The problem is that there is a gap in Everett’s exposition between what he set out to explain and what he ultimately ends up saying. He set out to explain why observers get precisely the same sort of measurement records in his no-collapse formulation of quantum mechanics as predicted by the standard collapse formulation of quantum mechanics, but he ends up describing a post-measurement observer who apparently does not have any particular measurement record. And since it is unclear exactly how Everett intends to explain determinate measurement records, it is also unclear how he intends to explain why one should expect one’s determinate measurement records to exhibit the standard quantum statistics. It is this gap in Everett’s exposition that has encouraged subsequent reconstructions of his theory.

A satisfactory reconstruction of Everett’s relative-state interpretation would address each of the following three problems and ideally do so in a way that somehow takes quantum mechanics without the collapse dynamics as descriptively complete:

First, it would explain the sense in which an observer has a determinate measurement record when the post-measurement quantum-mechanical state E is not an eigenstate of there being a single determinate record. Alternatively, it might somehow explain why there appears to be a determinate physical record when they is in fact no such record.

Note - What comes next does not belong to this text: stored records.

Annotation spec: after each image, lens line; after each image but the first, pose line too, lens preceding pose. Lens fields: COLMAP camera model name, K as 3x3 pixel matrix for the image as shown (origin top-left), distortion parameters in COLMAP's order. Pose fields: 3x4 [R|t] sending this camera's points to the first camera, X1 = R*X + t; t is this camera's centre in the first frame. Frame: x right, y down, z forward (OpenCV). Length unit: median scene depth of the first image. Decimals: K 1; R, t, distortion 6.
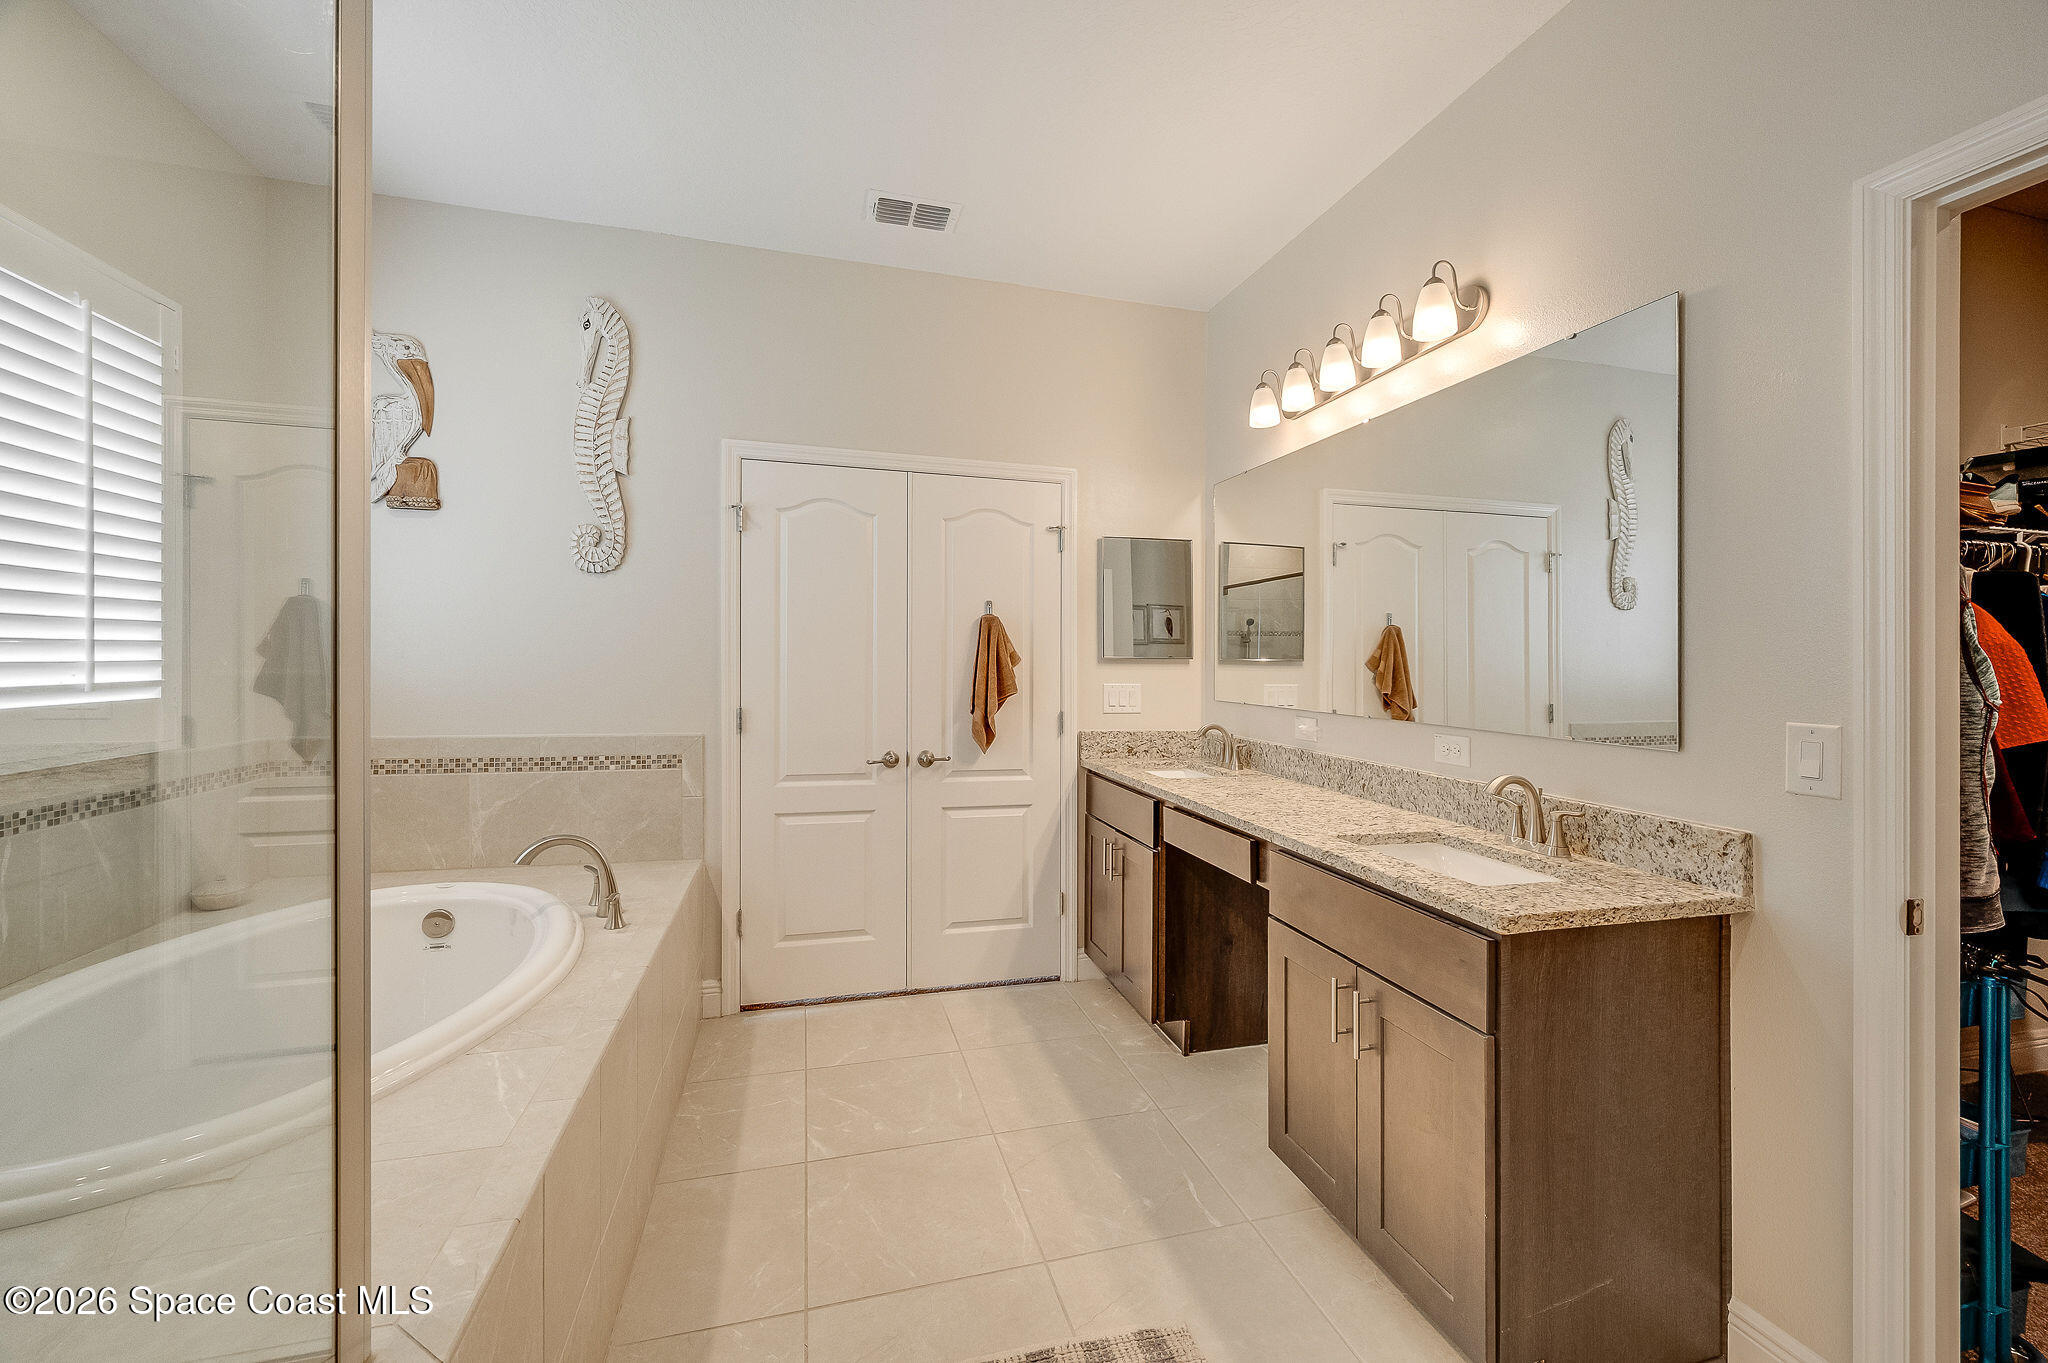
lens RADIAL K [[813.3, 0, 1030.4], [0, 813.3, 656.8], [0, 0, 1]] dist [-0.002185, -0.000241]
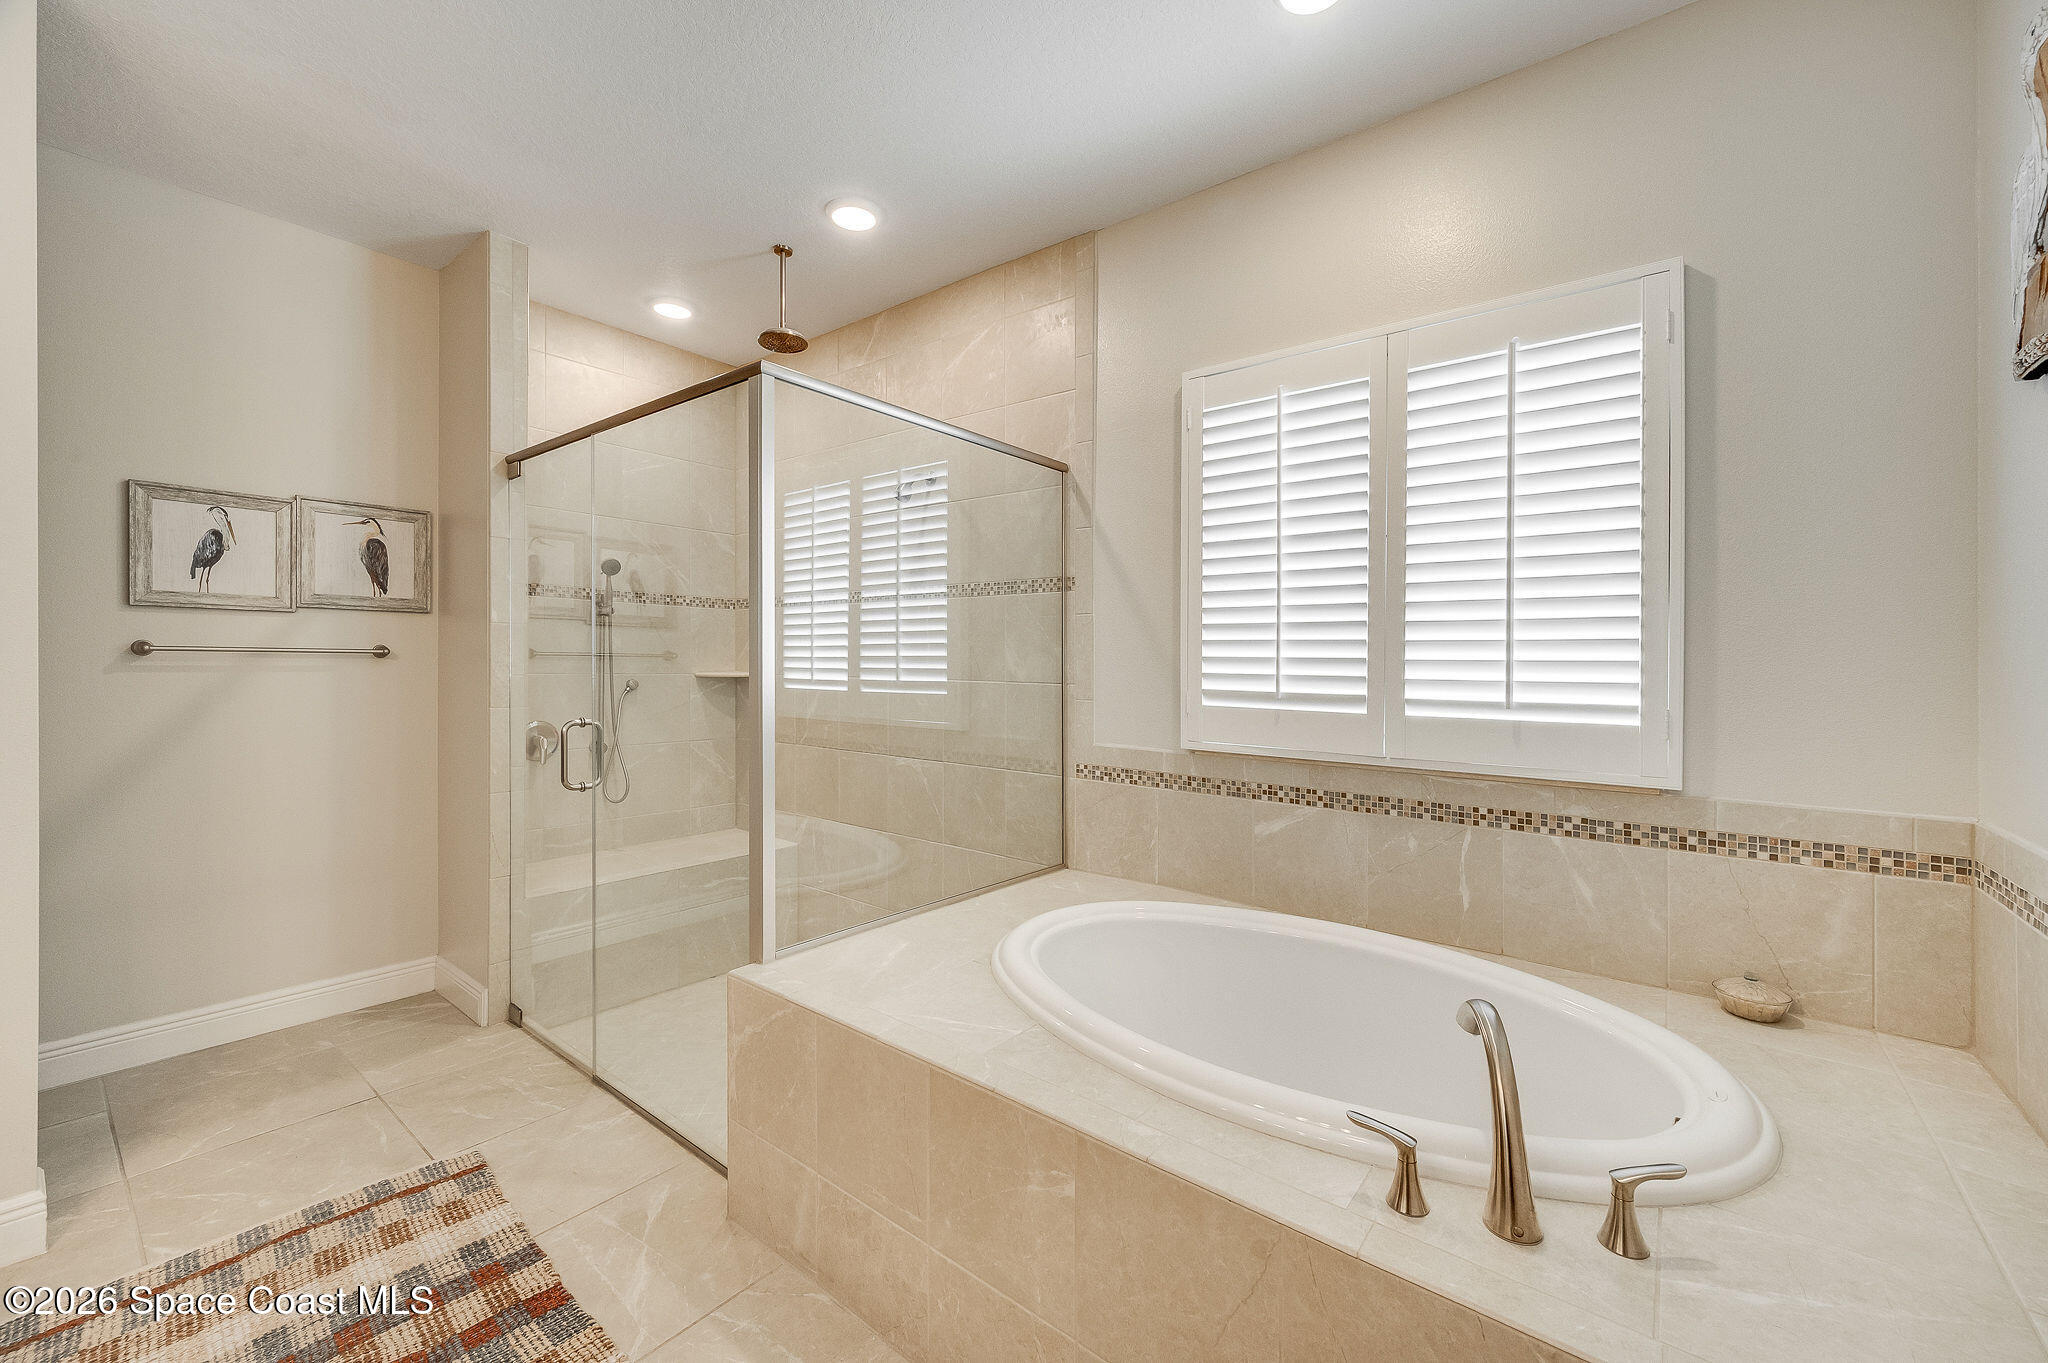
lens RADIAL K [[816.3, 0, 1029.7], [0, 816.3, 644.5], [0, 0, 1]] dist [-0.000927, 0.000065]
pose [[-0.806065, -0.037354, -0.590646, -0.007314], [-0.023667, 0.999242, -0.030895, 0.004273], [0.591353, -0.010924, -0.806339, 1.074287]]
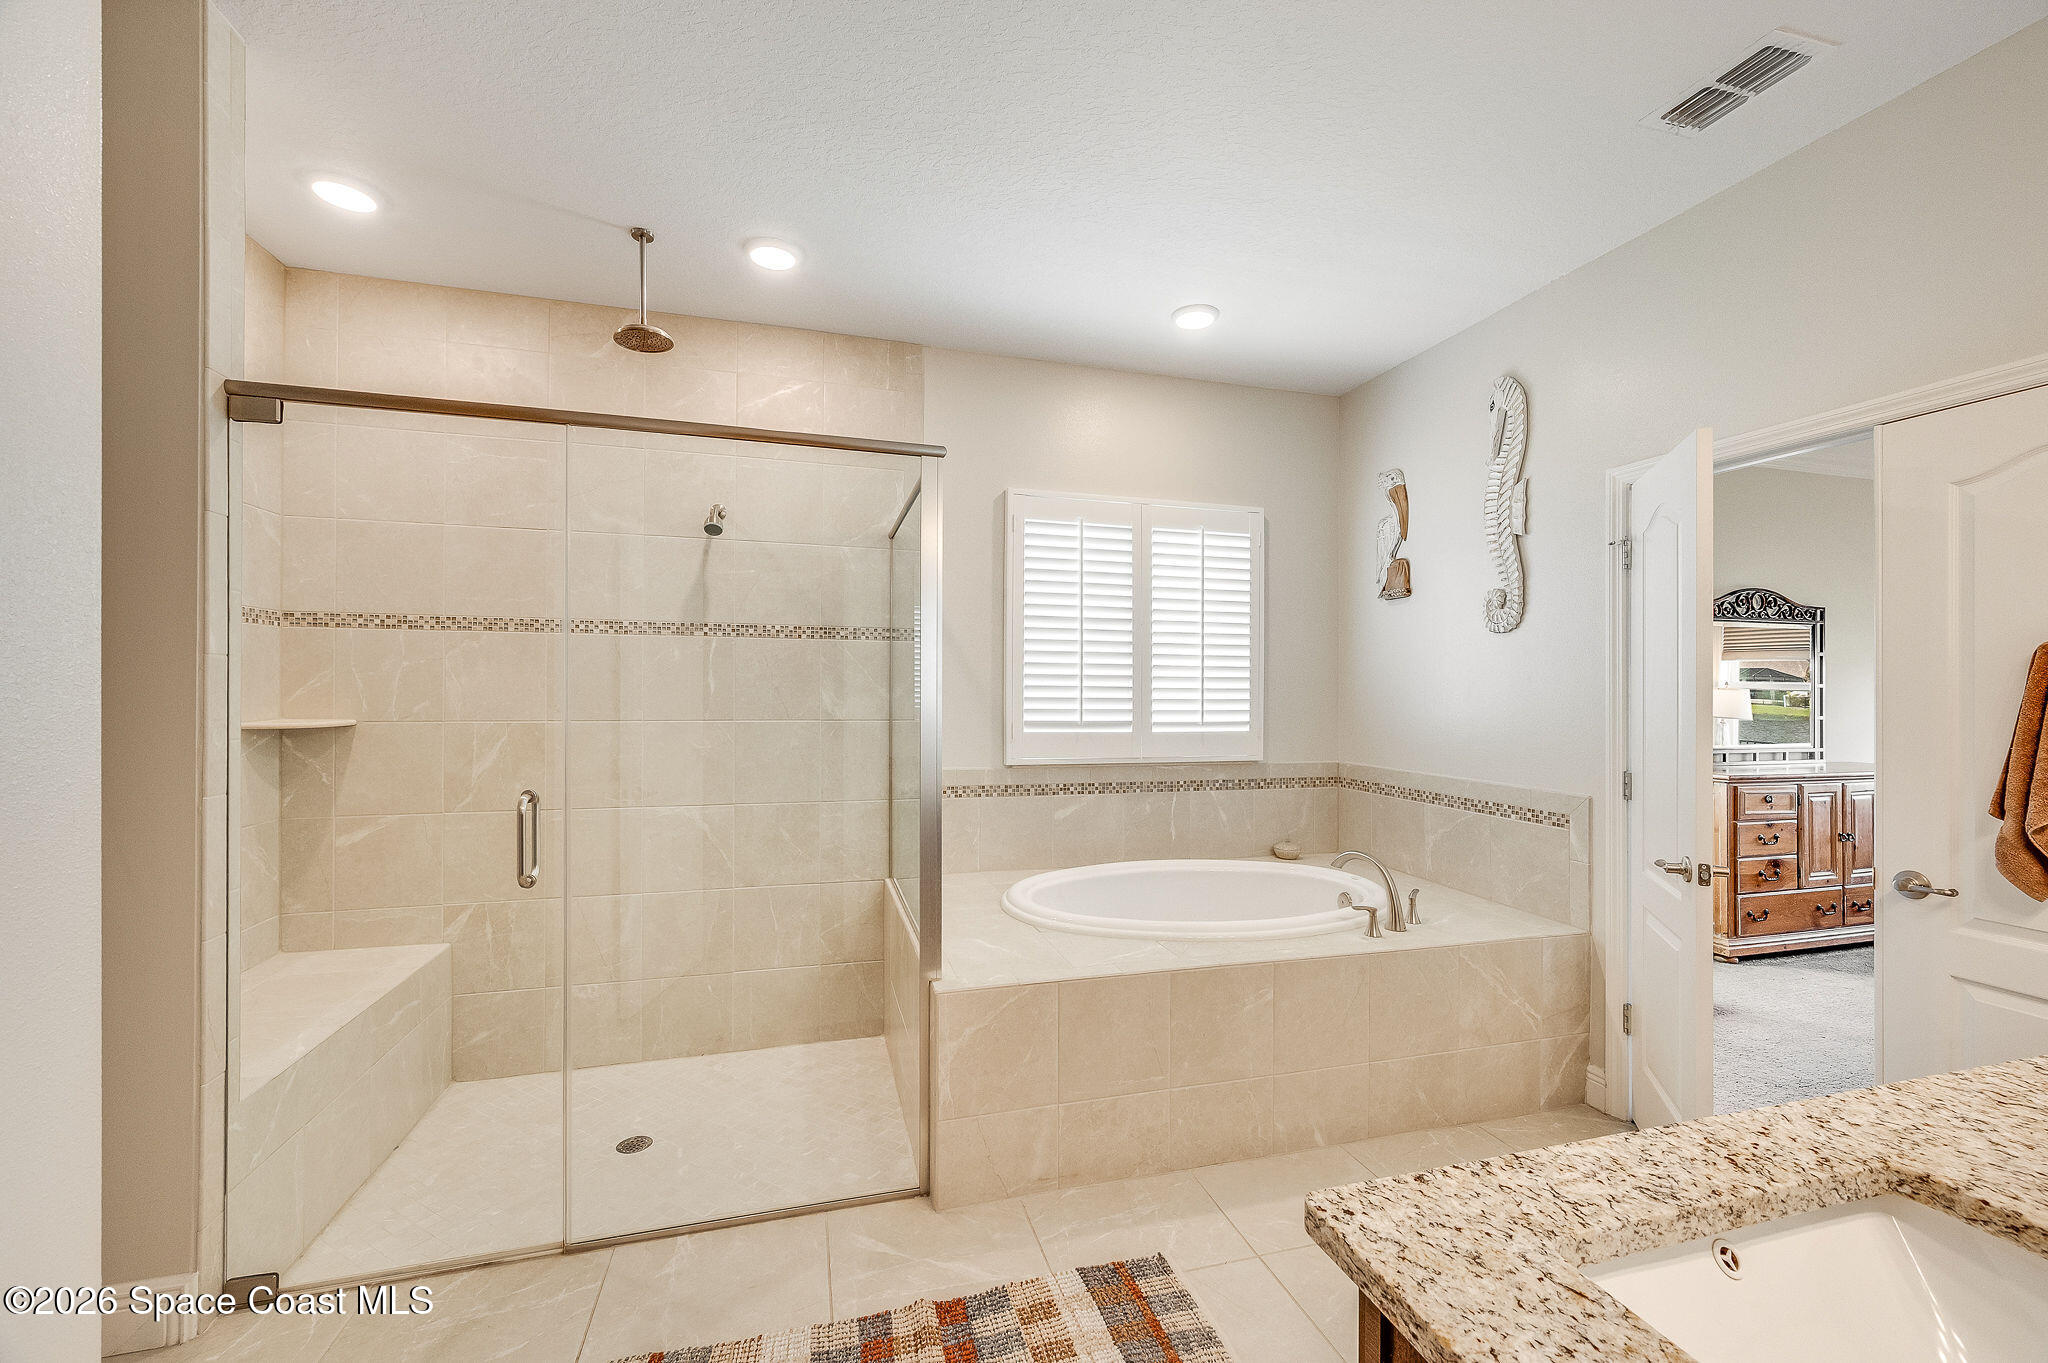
lens RADIAL K [[797.1, 0, 1030.3], [0, 797.1, 693.3], [0, 0, 1]] dist [0.001440, 0.000042]
pose [[0.003594, -0.010341, -0.999940, 0.565249], [-0.006478, 0.999925, -0.010365, -0.009141], [0.999973, 0.006515, 0.003526, 0.410917]]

Second, it would account for the standard probabilistic predictions of quantum mechanics. In order to do this in a straightforward way, one must have already solved the determinate record problem so that there is something to which quantum probabilities might apply. Further, assigning standard quantum probabilities to possible determinate measurement outcomes presupposes that only one of the determinate records is in fact realized for an observer. Finally, assigning standard quantum probabilities to my future measurement records requires an understanding of how to identify which future Everett branch represents me. Alternatively, if all Everett branches describe measurement records that in fact obtain and hence that occur with classical probability one, one might seek to develop a new, nonstandard notion of probability that will give the right quantum probabilities even when one knows that every physically possible measurement outcome is fully realized (see Saunders 1998 for an example of a nonstandard notion of probability that applies to relative facts). The challenge then would be to explain why one should care about the new notion of probability when, at least on the face of it, the nonstandard probability of an event cannot matter for the purposes of rational action since every physically possible event in fact occurs. A closely related approach is to seek to develop a new, nonstandard notion of rational choice that makes sense even when one knows that every physically possible outcome will occur (see Deutsch 1999, Wallace 2003 and 2007, and Greaves 2006 for variations on this strategy). But then the question is why one should want a nonstandard notion of rational choice in the first place. One might argue that if one is committed to every Everett branch in fact being realized, one must have either a nonstandard account of probability or rational choice, or both. But then why should a classically rational agent ever opt for such a commitment? Hence the third problem.

So third, and finally, a satisfactory reconstruction of Everett would allow one to explain how one might have empirical justification for accepting the relative-state formulation of quantum mechanics if the physical world were in fact faithfully described by the theory. That is, the theory is only satisfactory if it is empirically coherent (See Barrett 1996 for a discussion of the condition of empirical coherence). A theory that is not empirically coherent might be true, it is just that one would never have good empirical grounds for accepting it as true. One might, of course, seek to develop new, nonstandard criteria for rational acceptance in order to make one’s favorite reading of Everett rationally acceptable, but then one might likewise make any physical theory rationally acceptable (see Wallace 2006 for an example of an argument that Everettian quantum mechanics is rationally acceptable on empirical grounds).